We review the assignment of error, then, de novo. State v. Freeman, 153 Wn.2d 765, 770, 108 P.3d 753 (2005).
No person may twice be put in jeopardy of life or limb for the same offense. In re Pers. Restraint of Fletcher, 113 Wn.2d 42, 46, 776 P.2d 114 (1989). A defendant cannot be convicted of multiple criminal offenses where a single act violates several statutory provisions if the offenses are determined to be "the same offense" under double jeopardy. Freeman, 153 Wn.2d at 770-71.
Rendering criminal assistance in the first degree requires that a defendant provide "transportation . . . or other means of avoiding discovery or apprehension" "to a person who has committed or is being sought for murder in the first degree or any class A felony." RCW 9A.76.050(3), .070(1). The defendant must act "with intent to prevent, hinder, or delay the apprehension or prosecution" of the individual sought for criminal activity. RCW 9A.76.050(3).

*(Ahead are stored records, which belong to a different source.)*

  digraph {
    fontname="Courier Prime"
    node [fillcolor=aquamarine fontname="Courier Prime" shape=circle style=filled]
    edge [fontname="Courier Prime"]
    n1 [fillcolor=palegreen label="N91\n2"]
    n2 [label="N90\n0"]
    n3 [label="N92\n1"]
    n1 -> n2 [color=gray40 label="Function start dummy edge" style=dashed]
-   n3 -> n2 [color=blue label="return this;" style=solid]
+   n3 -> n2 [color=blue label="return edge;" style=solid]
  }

Accomplice liability requires that a defendant "aid? or agree? to aid" another person in "planning or committing" a crime "[w]ith knowledge that it will promote or facilitate the commission of the crime." RCW 9A.08.020(3)(a)(ii).
To recap the pertinent facts here, Mr. Simpson and Mr. Corbett went to the Flying B gas station. Mr. Corbett entered the store. He robbed the store and shot the clerk. Mr. Corbett used Mr. Simpson's gun. Mr. Corbett and Mr. Simpson fled the scene in Mr. Simpson's truck. The store clerk called police. The deputies located Mr. Simpson's truck within a few minutes. Mr. Corbett fled on foot. Mr. Simpson tried to drive away. A deputy stopped him. Mr. Simpson said he was the only person in the truck.
Dismissal here was appropriate only if Mr. Simpson's constitutional double jeopardy rights were violated. See Freeman, 153 Wn.2d at 770-71; State v. Ehli, 115 Wn. App. 556, 560, 62 P.3d 929 (2003).
The offenses here, rendering criminal assistance in the first degree and accomplice liability (for attempted murder in the second degree and first degree robbery) do not contain the same elements. RCW 9A.08.020(3)(a)(ii); RCW 9A.76.050(3); see State v. Vladovic, 99 Wn.2d 413, 423-24, 662 P.2d 853 (1983). Evidence that a defendant provided another with "transportation . . . or other means of avoiding discovery or apprehension" is necessary for rendering criminal assistance, but not for accomplice liability. RCW 9A.76.050(3); RCW 9A.08.020(3)(a)(ii). And evidence that a defendant aided or agreed to aid another in planning or committing a crime is necessary for accomplice liability, but not for rendering criminal assistance. RCW 9A.08.020(3)(a)(ii); RCW 9A.76.050(3). The double jeopardy clause does not, then, prohibit convictions for each offense. Vladovic, 99 Wn.2d at 423-24.
The trial court erred when it dismissed Mr. Simpson's conviction for rendering criminal assistance in the first degree. Freeman, 153 Wn.2d at 770-71. The conviction for rendering criminal assistance should be reinstated.
We affirm Mr. Simpson's convictions, reverse the dismissal of the conviction for rendering criminal assistance, and remand for resentencing.
A majority of the panel has determined that this opinion will not be printed in the Washington Appellate Reports but it will be filed for public record pursuant to RCW 2.06.040.
SCHULTHEIS, J. and KULIK, J., concur.